A prospective clinical trial of intervention targeted to multiple MetS parameters in CKD would
help address whether MetS is more than the sum of its parts in the context of CKD. Until then,
we are left with using surrogate markers such as proteinuria or microalbuminuria for both CKD
and CVD. Statins, fibrates, and renin-angiotensin system antagonists allow for targeting specific
MetS components including diabetes, hyperlipidemia, hypertension, and microalbuminuria. In
combination with aggressive lifestyle modification, there is potential in the meantime for
reducing MetS, CKD, and CVD mortality. Beneficial snapshot effects may be found in the
literature for a particular intervention in one CKD sub-population and not another, such as in the
case of statins. However, viewing CKD as a longitudinal construct allows for better
understanding of the pathophysiology of CVD and CKD progression with MetS, and may thus
allow for more rational therapeutic choices.
Study Quality
Study quality was assessed according to previously published guidelines (18,19).
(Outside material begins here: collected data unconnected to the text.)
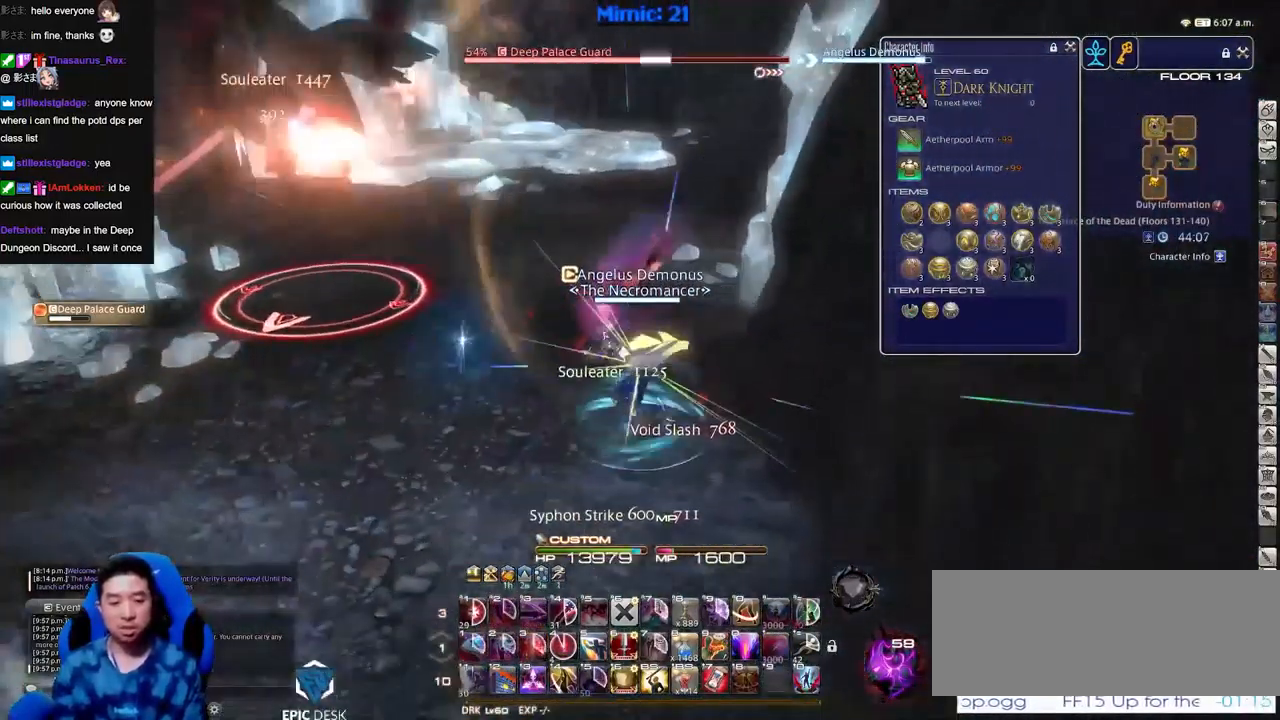
{"keys": ["d", "p", "w"], "events": [[234, "w", "down"], [367, "a", "up"], [367, "p", "up"], [417, "p", "down"], [467, "d", "down"]]}
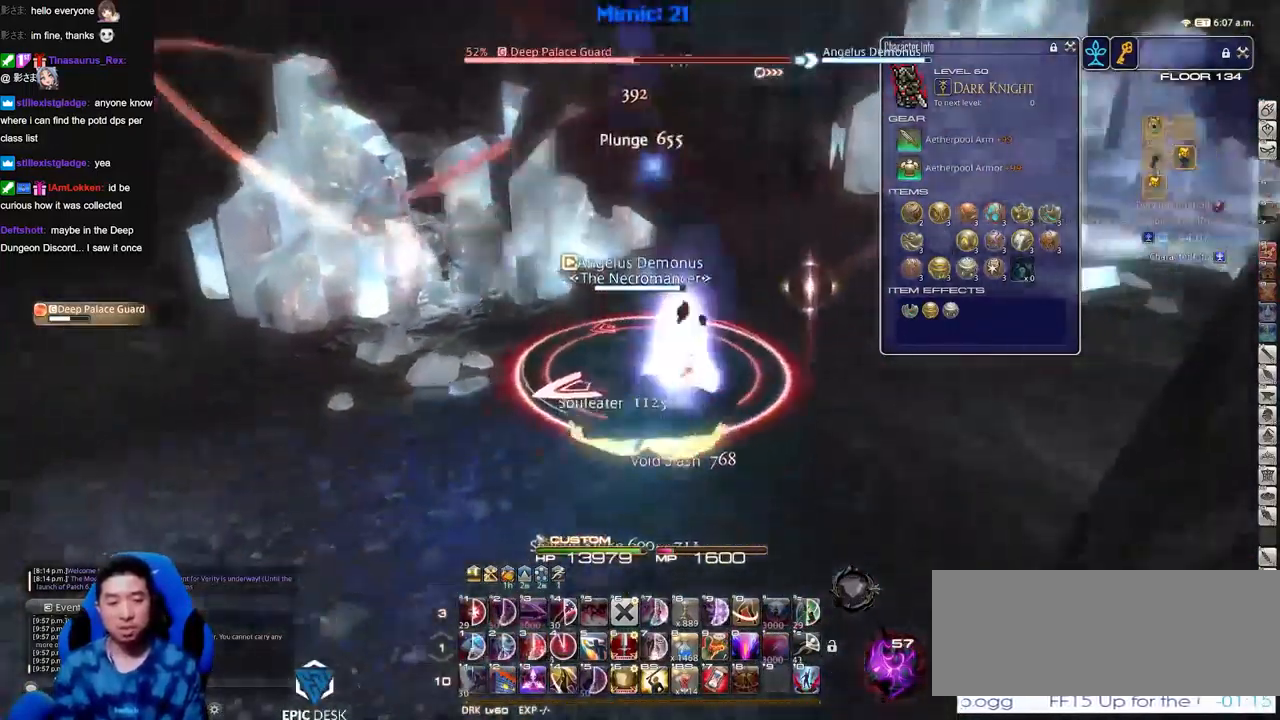
{"keys": ["p", "w"], "events": [[50, "space", "down"], [150, "space", "up"], [250, "1", "down"], [283, "1", "up"], [283, "d", "up"], [283, "p", "up"], [283, "w", "up"], [333, "1", "down"], [333, "p", "down"], [383, "w", "down"], [433, "1", "up"], [433, "p", "up"], [483, "p", "down"]]}
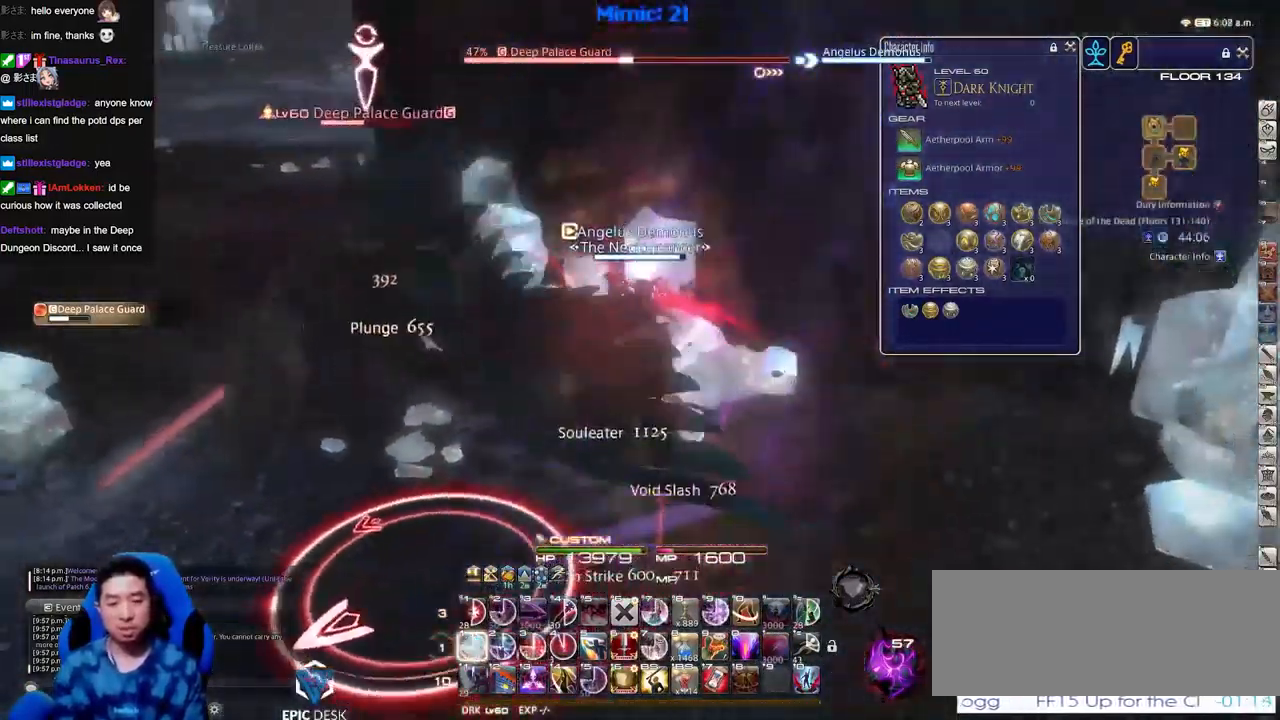
{"keys": ["1"], "events": [[33, "w", "up"], [117, "p", "up"], [167, "p", "down"], [300, "1", "down"], [300, "p", "up"], [350, "1", "up"], [451, "1", "down"]]}
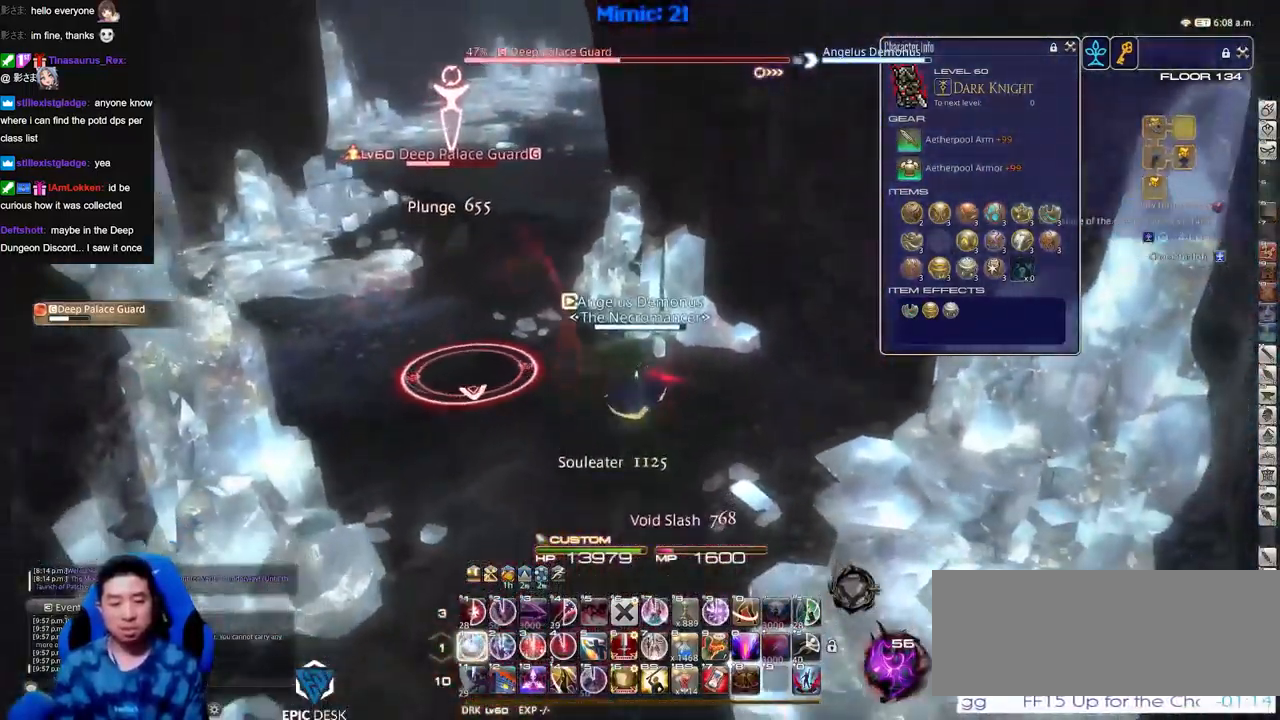
{"keys": ["a"], "events": [[50, "1", "up"], [183, "a", "down"], [233, "lbracket", "down"], [317, "lbracket", "up"]]}
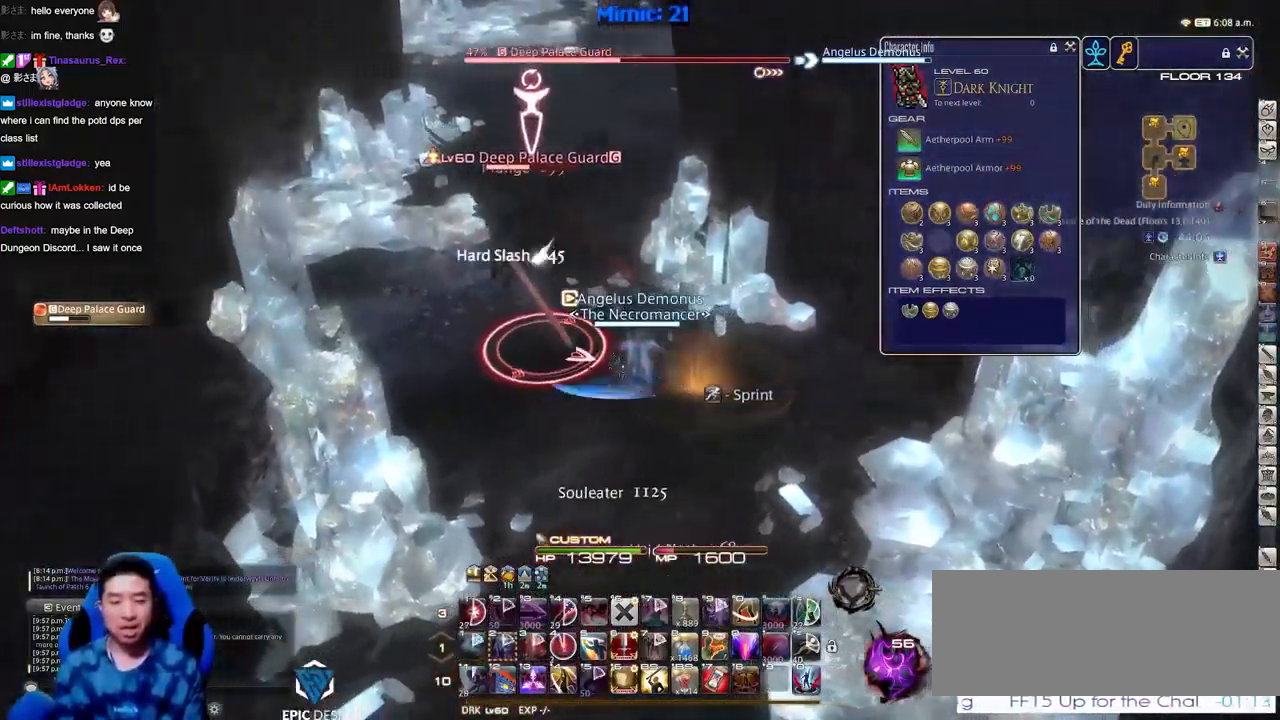
{"keys": ["d", "p"], "events": [[200, "s", "down"], [250, "p", "down"], [300, "a", "up"], [300, "d", "down"], [384, "p", "up"], [434, "s", "up"], [484, "p", "down"]]}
We assessed
the risk of bias among the included studies on the basis of the following six domains: (1) study
participation, (2) study attrition, (3) prognostic factor measurement, (4) outcome measurement,
(5) confounding measurement, and (6) statistical analysis. Each of these individual domains was
rated as Yes, Partly, No, or Unclear. The individual quality domain was categorized as
low risk for bias (Yes) when adequate data were reported to assess the study quality and the
study met the criteria for that quality domain, intermediate risk (Partly) when the study reported
incomplete data to assess that quality domain, and high risk (No) when the study reported
adequate data but did not meet the criteria for that quality domain. Studies that did not report
data to assess the quality were categorized as Unclear and thus potentially at high risk for bias.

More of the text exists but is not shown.